Dr. Kaye notes that the CIA and the Pentagon had a good deal of experimental evidence from the peer-reviewed, published research of Dr. Morgan and his associates (and possibly others), both before and after 9/11, showing that SERE techniques had serious, debilitating effects on individuals subjected to them. He notes that “this research is never cited in any of the Office of Legal Counsel memos justifying CIA’s torture program;
“it appears such research was deliberately withheld from government attorneys as the CIA sought approval for the use of SERE-style torture.”
He further notes that this research was not obscure: it “had been funded by the government at a minimum of hundreds of thousands of dollars, and promoted by some of the Pentagon’s highest generals.”
“The frenzied search for data on waterboarding, sleep deprivation, isolation, confinement in a small box, etc., to submit to OLC attorneys making legal determinations on whether proposed interrogation techniques constituted torture, was a kabuki organized by the CIA. The OLC attorneys involved — John Yoo, Stephen Bradbury, Jay Bybee, and others — were witting or unwitting partners in suppression of CIA research on torture.”
“As a result, the memos produced authorizing the “enhanced interrogation techniques” were composed as the result of fraud and bad faith, the result of a criminal conspiracy to implement illegal torture techniques.”
What is one to make of the fact that while he defended the participation of psychologists in CIA’s torture of prisoners, Dr. Morgan is quoted in a New York Times article in 2007 stating:
“Many SERE veterans were appalled at the “reverse engineering” of their methods, said Charles A. Morgan III, a Yale psychiatrist who has worked closely with SERE trainers for a decade. “How did something used as an example of what an unethical government would do become something we do?” he asked.”
The Senate Armed Services Committee Report, “Treatment of Detainees in U.S. Custody” (2009) documents the close involvement of the administration’s senior lawyers who supported the disingenuous legal arguments in support of torture.

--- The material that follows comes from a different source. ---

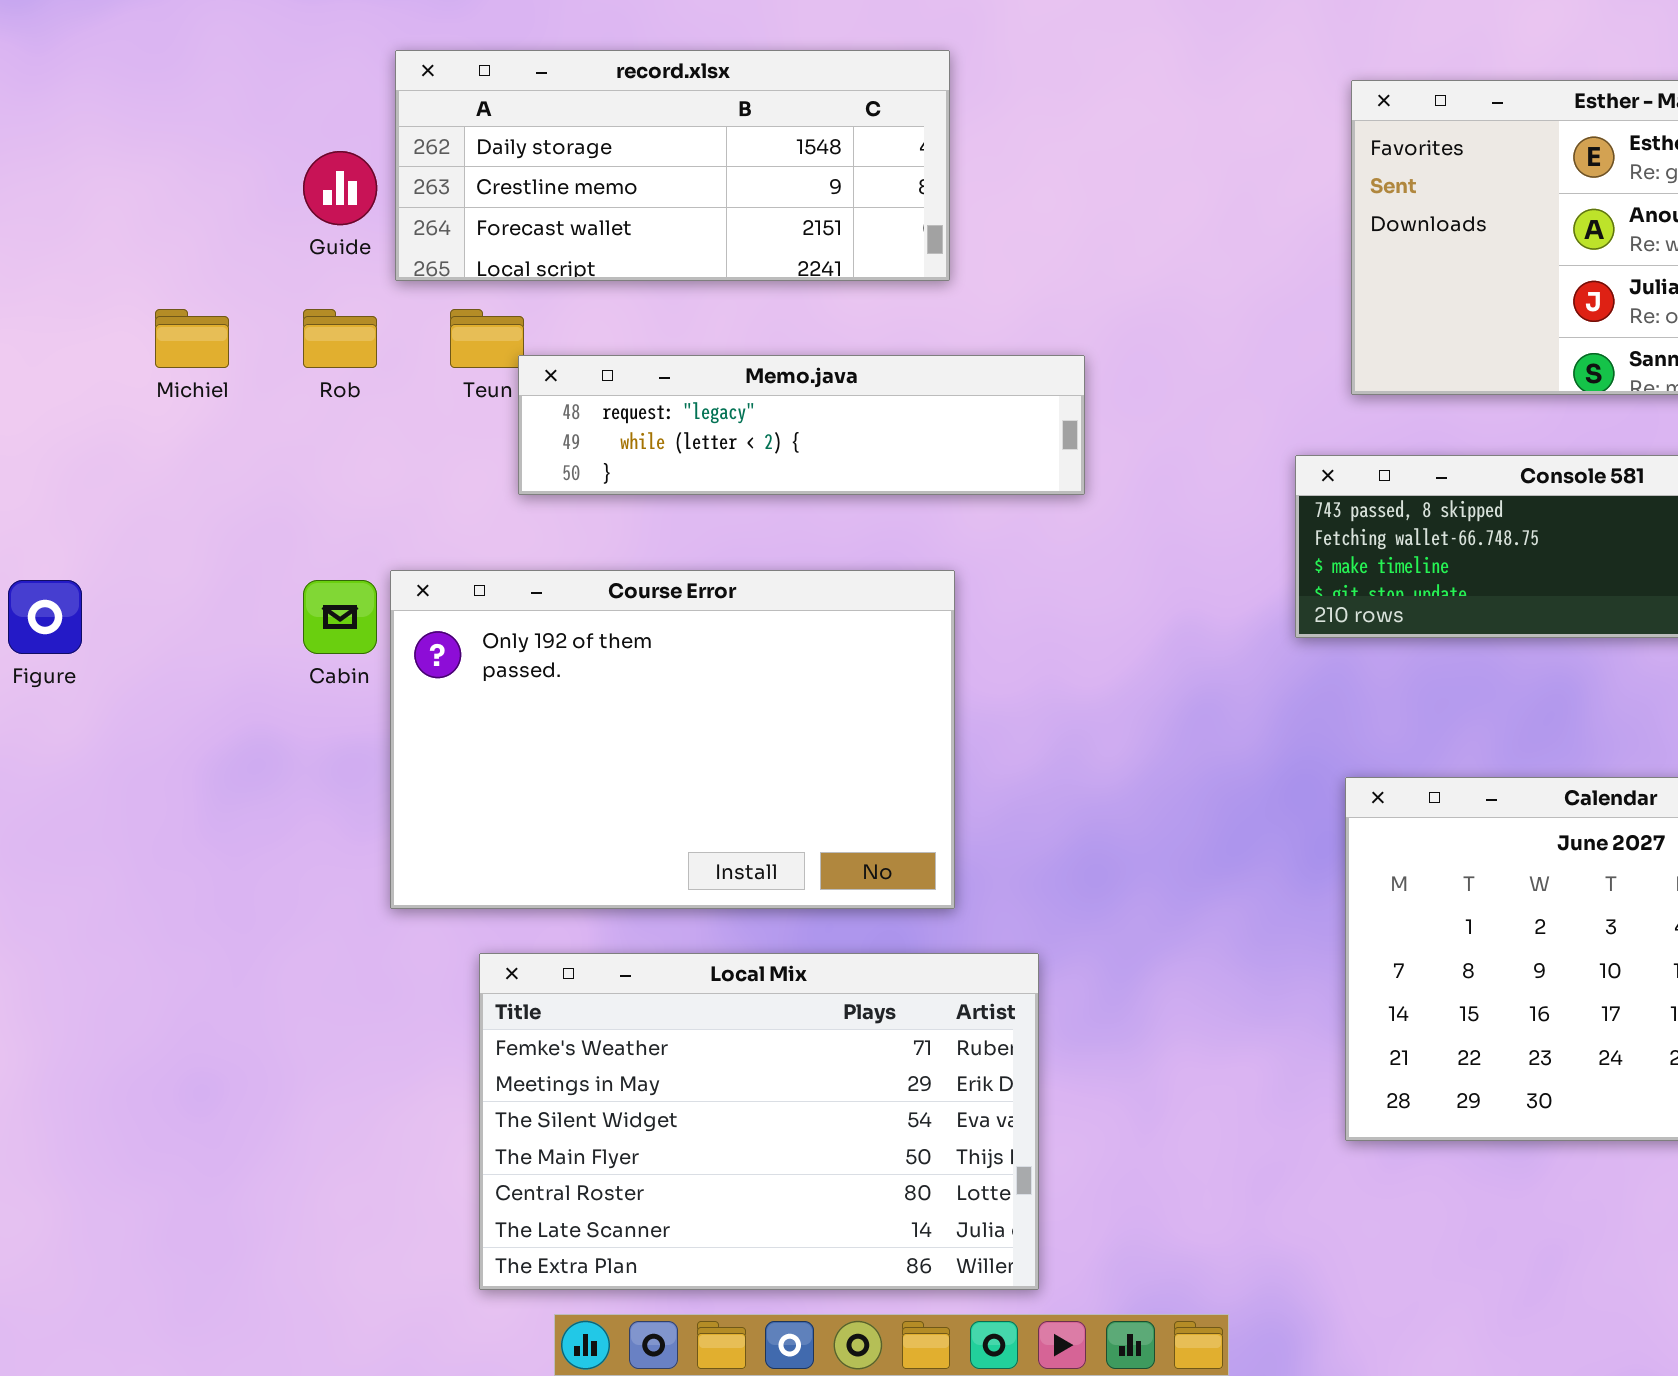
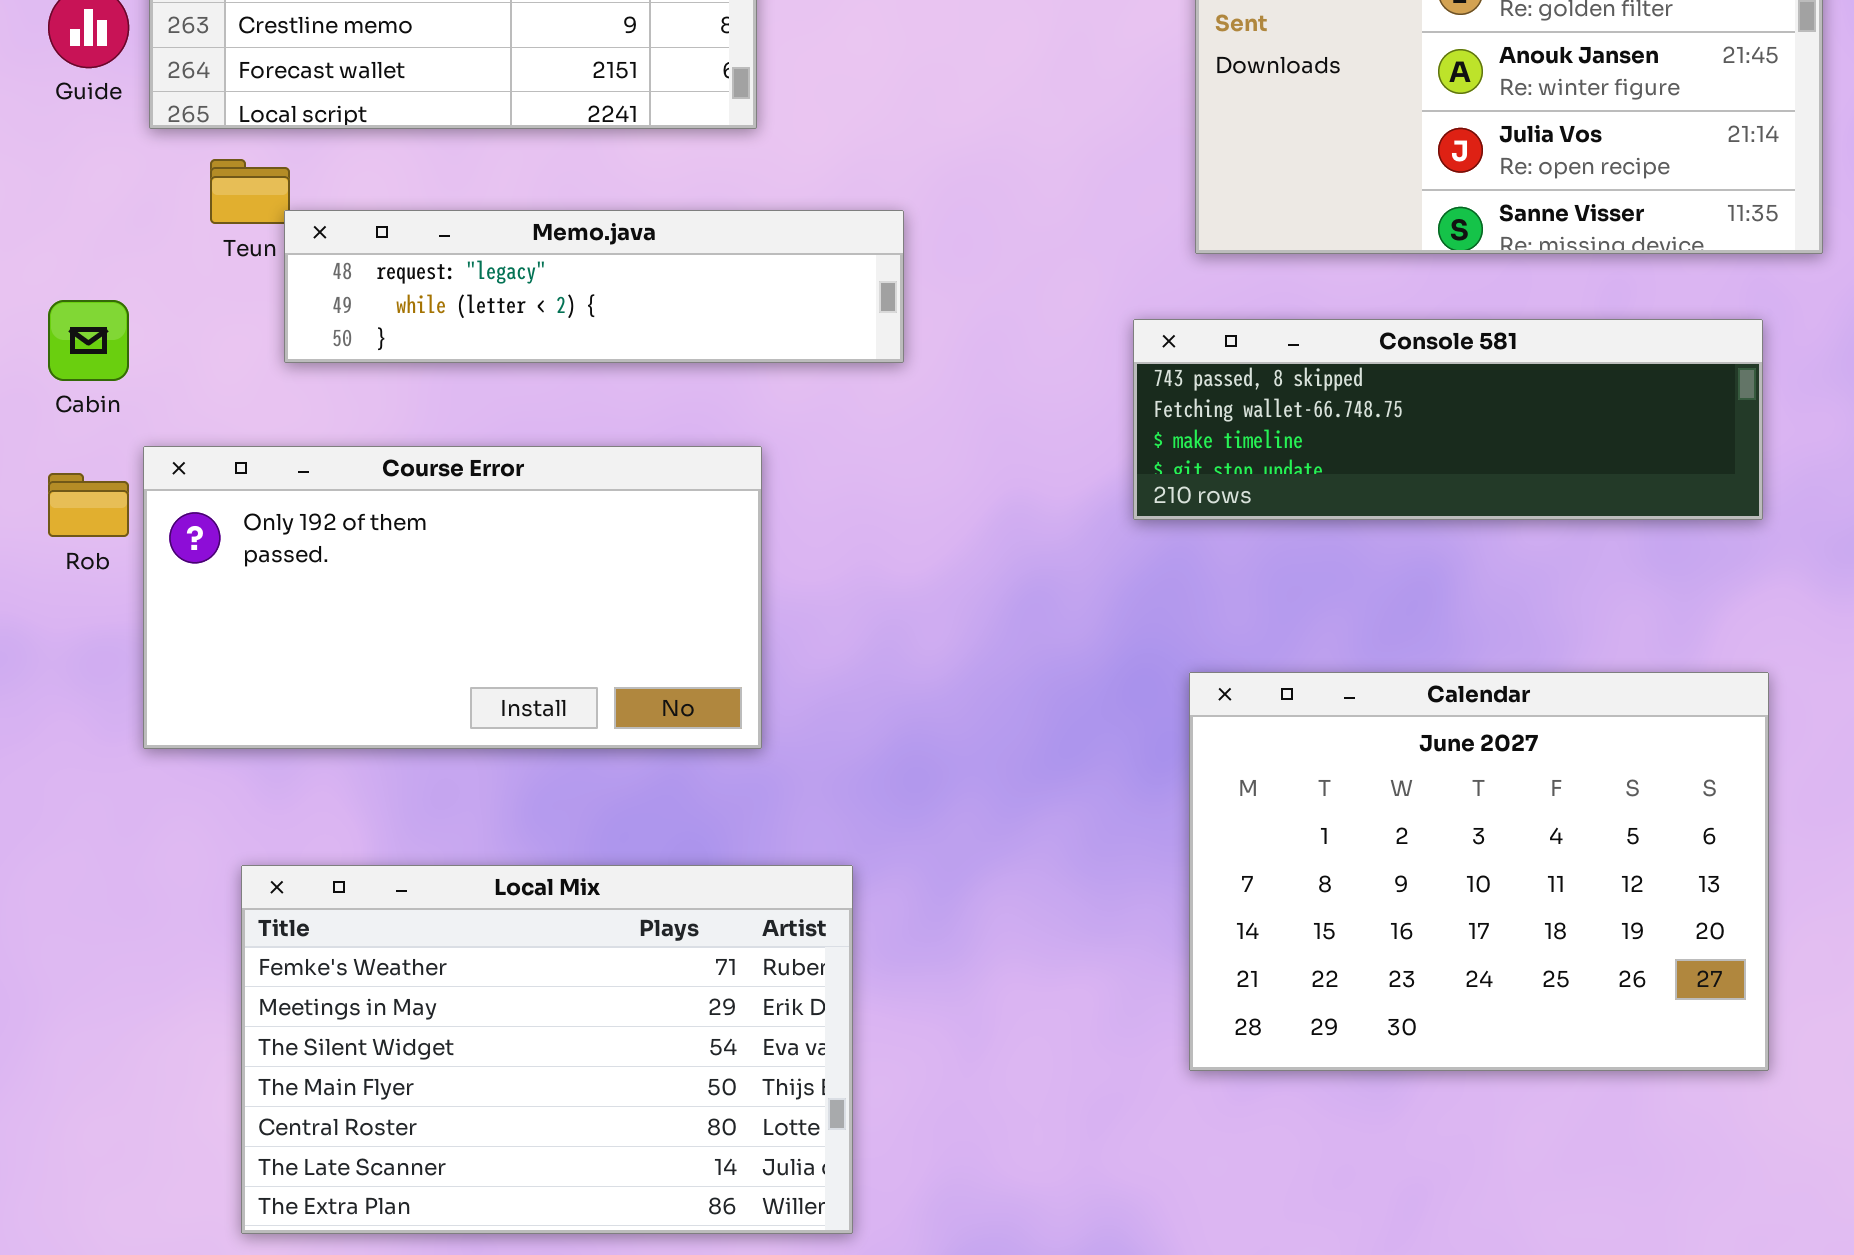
Rob: [303,309,377,368] -> [48,473,129,537], moved
Course Error: [390,570,955,909] -> [143,446,762,749], resized
Cabin: [303,580,377,654] -> [48,300,129,381], moved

OLC attorney, John Yoo had met with Alberto Gonzales, Counsel to the President, and David Addington, Counsel to the Vice President, to discuss the subjects he intended to address in the opinions. And Jay Bybee, Assistant Attorney General, recalled discussing detainee interrogations at a meeting with Attorney General John Ashcroft and John Yoo in late July 2002, prior to signing the OLC opinions. Indeed, senior government lawyers visited Guantanamo Detention Center.